Since most of the current problems deal with continuous state and action spaces, function approximators like neural networks must be used to cope with the large dimensionality. This library is built around neural networks in the kernel and all the training methods accept a neural network as the to-be-trained instance. This makes PyBrain a powerful tool for real-life tasks as well.
Bokeh is a great visualization library in Python with over 15000 commits and 200 contributors on Github’s repository, It provides interactive visualization. This one is independent of Matplotlib and makes its presentation via modern browsers in the style of Data-Driven Documents i.e. d3.js.
7. Scikit Learn
It’s a Python module for machine learning built on top of SciPy. It provides a set of common machine learning algorithms to users through a consistent and smooth interface. Scikit-Learn helps to quickly implement popular algorithms on datasets and it includes tools for many standard machine-learning tasks such as clustering, classification, regression, etc.
It has over 21000 commits and 800 contributors that have made this library concise in terms of code and consistent has an interface to the common machine learning algorithms, making it simple to bring ML into production systems.
8. Keras / TensorFlow / Theano: Deep Learning Libraries
When it comes to the implementation of Deep Learning (which is also a part of data science) to projects and real-life scenarios, one of the most prominent and convenient libraries is Keras, used for training a huge amount of data. It can function either on top of TensorFlow or Theano.
- Theano is a Python package that defines multi-dimensional arrays similar to NumPy, along with math operations and expressions. It supports all architectures. The library also optimizes the use of GPU and CPU.
- TensorFlow is one the most popular tool used and developed by Google with over 16000 commits and 700 contributors is a widely and blindly used library. Since it is an open-source library, most of the developers find this tool the most proper for creating a machine learning model. It is their multi-layered nodes system that enables quick training of artificial neural networks on large datasets.

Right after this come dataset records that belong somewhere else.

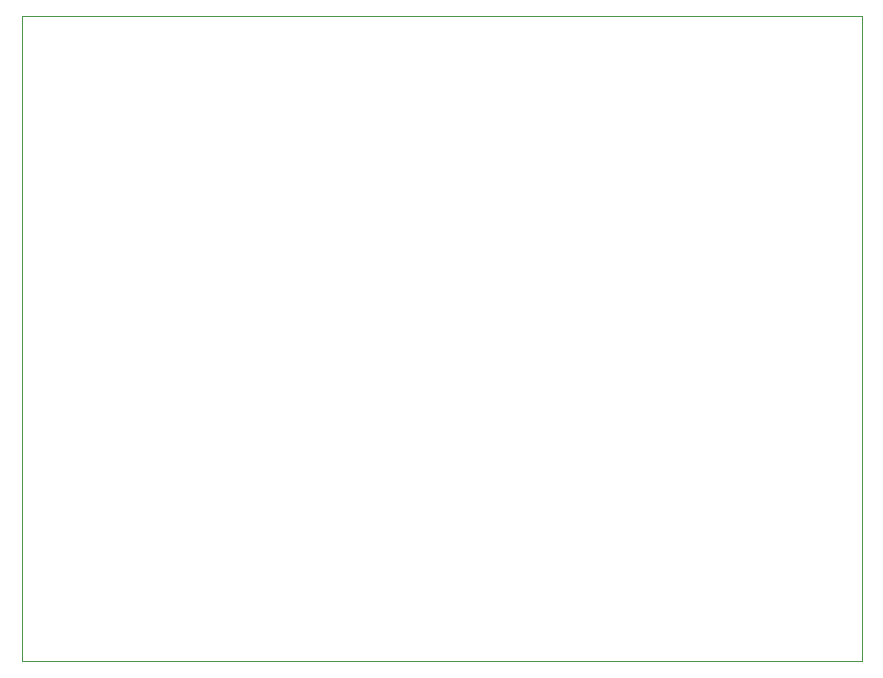
<source format=gbr>
G04 #@! TF.GenerationSoftware,KiCad,Pcbnew,(6.0.5)*
G04 #@! TF.CreationDate,2022-06-04T20:53:52-07:00*
G04 #@! TF.ProjectId,hawkeye_driver,6861776b-6579-4655-9f64-72697665722e,A*
G04 #@! TF.SameCoordinates,Original*
G04 #@! TF.FileFunction,Profile,NP*
%FSLAX46Y46*%
G04 Gerber Fmt 4.6, Leading zero omitted, Abs format (unit mm)*
G04 Created by KiCad (PCBNEW (6.0.5)) date 2022-06-04 20:53:52*
%MOMM*%
%LPD*%
G01*
G04 APERTURE LIST*
G04 #@! TA.AperFunction,Profile*
%ADD10C,0.100000*%
G04 #@! TD*
G04 APERTURE END LIST*
D10*
X104140000Y-64135000D02*
X175260000Y-64135000D01*
X175260000Y-64135000D02*
X175260000Y-118745000D01*
X175260000Y-118745000D02*
X104140000Y-118745000D01*
X104140000Y-118745000D02*
X104140000Y-64135000D01*
M02*

</source>
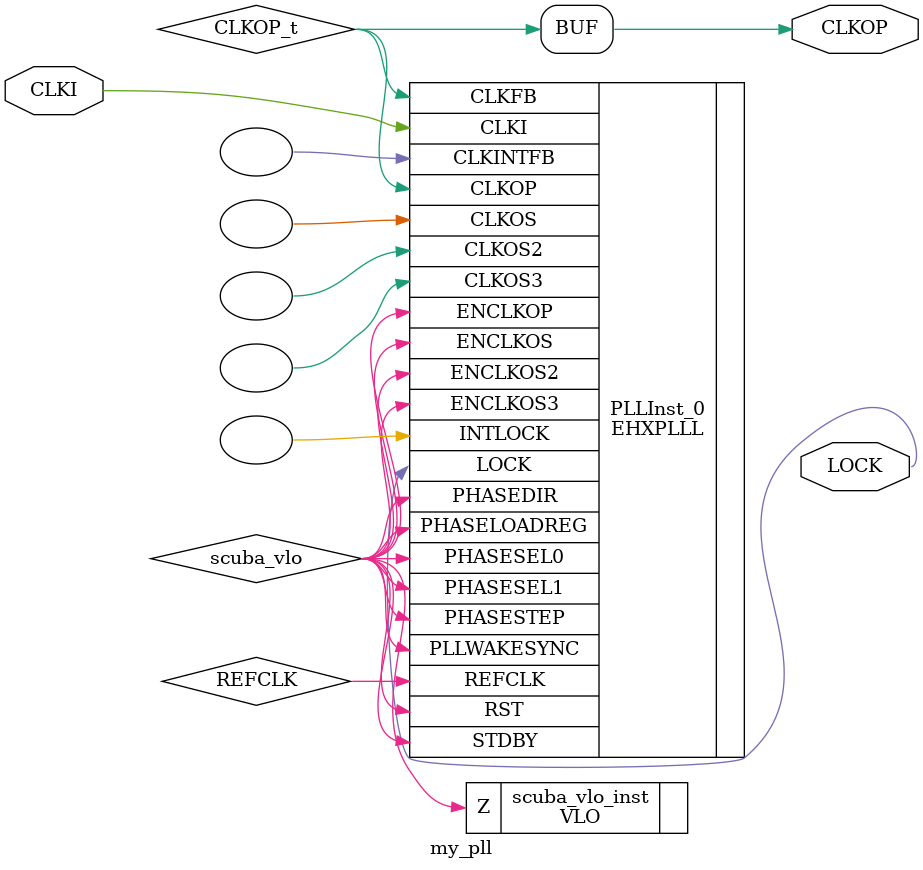
<source format=v>
/* Verilog netlist generated by SCUBA Diamond (64-bit) 3.8.0.115.3 */
/* Module Version: 5.7 */
/* C:\lscc\diamond\3.8_x64\ispfpga\bin\nt64\scuba.exe -w -n my_pll -lang verilog -synth lse -bus_exp 7 -bb -arch sa5p00 -type pll -fin 125 -fclkop 250 -fclkop_tol 0.0 -phase_cntl STATIC -lock -fb_mode 1 -fdc C:/FPGA/gravitinolink/experiments/lattice_sucks/my_pll/my_pll.fdc  */
/* Thu Feb 23 15:19:17 2017 */


`timescale 1 ns / 1 ps
module my_pll (CLKI, CLKOP, LOCK)/* synthesis NGD_DRC_MASK=1 */;
    input wire CLKI;
    output wire CLKOP;
    output wire LOCK;

    wire REFCLK;
    wire CLKOP_t;
    wire scuba_vhi;
    wire scuba_vlo;

    VHI scuba_vhi_inst (.Z(scuba_vhi));

    VLO scuba_vlo_inst (.Z(scuba_vlo));

    defparam PLLInst_0.PLLRST_ENA = "DISABLED" ;
    defparam PLLInst_0.INTFB_WAKE = "DISABLED" ;
    defparam PLLInst_0.STDBY_ENABLE = "DISABLED" ;
    defparam PLLInst_0.DPHASE_SOURCE = "DISABLED" ;
    defparam PLLInst_0.CLKOS3_FPHASE = 0 ;
    defparam PLLInst_0.CLKOS3_CPHASE = 0 ;
    defparam PLLInst_0.CLKOS2_FPHASE = 0 ;
    defparam PLLInst_0.CLKOS2_CPHASE = 0 ;
    defparam PLLInst_0.CLKOS_FPHASE = 0 ;
    defparam PLLInst_0.CLKOS_CPHASE = 0 ;
    defparam PLLInst_0.CLKOP_FPHASE = 0 ;
    defparam PLLInst_0.CLKOP_CPHASE = 1 ;
    defparam PLLInst_0.PLL_LOCK_MODE = 0 ;
    defparam PLLInst_0.CLKOS_TRIM_DELAY = 0 ;
    defparam PLLInst_0.CLKOS_TRIM_POL = "FALLING" ;
    defparam PLLInst_0.CLKOP_TRIM_DELAY = 0 ;
    defparam PLLInst_0.CLKOP_TRIM_POL = "FALLING" ;
    defparam PLLInst_0.OUTDIVIDER_MUXD = "DIVD" ;
    defparam PLLInst_0.CLKOS3_ENABLE = "DISABLED" ;
    defparam PLLInst_0.OUTDIVIDER_MUXC = "DIVC" ;
    defparam PLLInst_0.CLKOS2_ENABLE = "DISABLED" ;
    defparam PLLInst_0.OUTDIVIDER_MUXB = "DIVB" ;
    defparam PLLInst_0.CLKOS_ENABLE = "DISABLED" ;
    defparam PLLInst_0.OUTDIVIDER_MUXA = "DIVA" ;
    defparam PLLInst_0.CLKOP_ENABLE = "ENABLED" ;
    defparam PLLInst_0.CLKOS3_DIV = 1 ;
    defparam PLLInst_0.CLKOS2_DIV = 1 ;
    defparam PLLInst_0.CLKOS_DIV = 1 ;
    defparam PLLInst_0.CLKOP_DIV = 2 ;
    defparam PLLInst_0.CLKFB_DIV = 2 ;
    defparam PLLInst_0.CLKI_DIV = 1 ;
    defparam PLLInst_0.FEEDBK_PATH = "CLKOP" ;
    EHXPLLL PLLInst_0 (.CLKI(CLKI), .CLKFB(CLKOP_t), .PHASESEL1(scuba_vlo), 
        .PHASESEL0(scuba_vlo), .PHASEDIR(scuba_vlo), .PHASESTEP(scuba_vlo), 
        .PHASELOADREG(scuba_vlo), .STDBY(scuba_vlo), .PLLWAKESYNC(scuba_vlo), 
        .RST(scuba_vlo), .ENCLKOP(scuba_vlo), .ENCLKOS(scuba_vlo), .ENCLKOS2(scuba_vlo), 
        .ENCLKOS3(scuba_vlo), .CLKOP(CLKOP_t), .CLKOS(), .CLKOS2(), .CLKOS3(), 
        .LOCK(LOCK), .INTLOCK(), .REFCLK(REFCLK), .CLKINTFB())
             /* synthesis FREQUENCY_PIN_CLKOP="250.000000" */
             /* synthesis FREQUENCY_PIN_CLKI="125.000000" */
             /* synthesis ICP_CURRENT="10" */
             /* synthesis LPF_RESISTOR="24" */;

    assign CLKOP = CLKOP_t;


    // exemplar begin
    // exemplar attribute PLLInst_0 FREQUENCY_PIN_CLKOP 250.000000
    // exemplar attribute PLLInst_0 FREQUENCY_PIN_CLKI 125.000000
    // exemplar attribute PLLInst_0 ICP_CURRENT 10
    // exemplar attribute PLLInst_0 LPF_RESISTOR 24
    // exemplar end

endmodule

</source>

- Keras is also an open-source library for building Neural Networks at a high level of the interface. It uses Theano or TensorFlow as its backends. It is totally written in pure Python with high-level implementations, modular, and extendable.
There are also other libraries for natural language processing such as Nltk, Scrappy for web scraping, Pattern for web mining, but if you are getting started in python and especially want to become an expert in data science then you must master the above-mentioned libraries. I would recommend you learn each one by one and do enough practice since each one of these has a variety of implementations.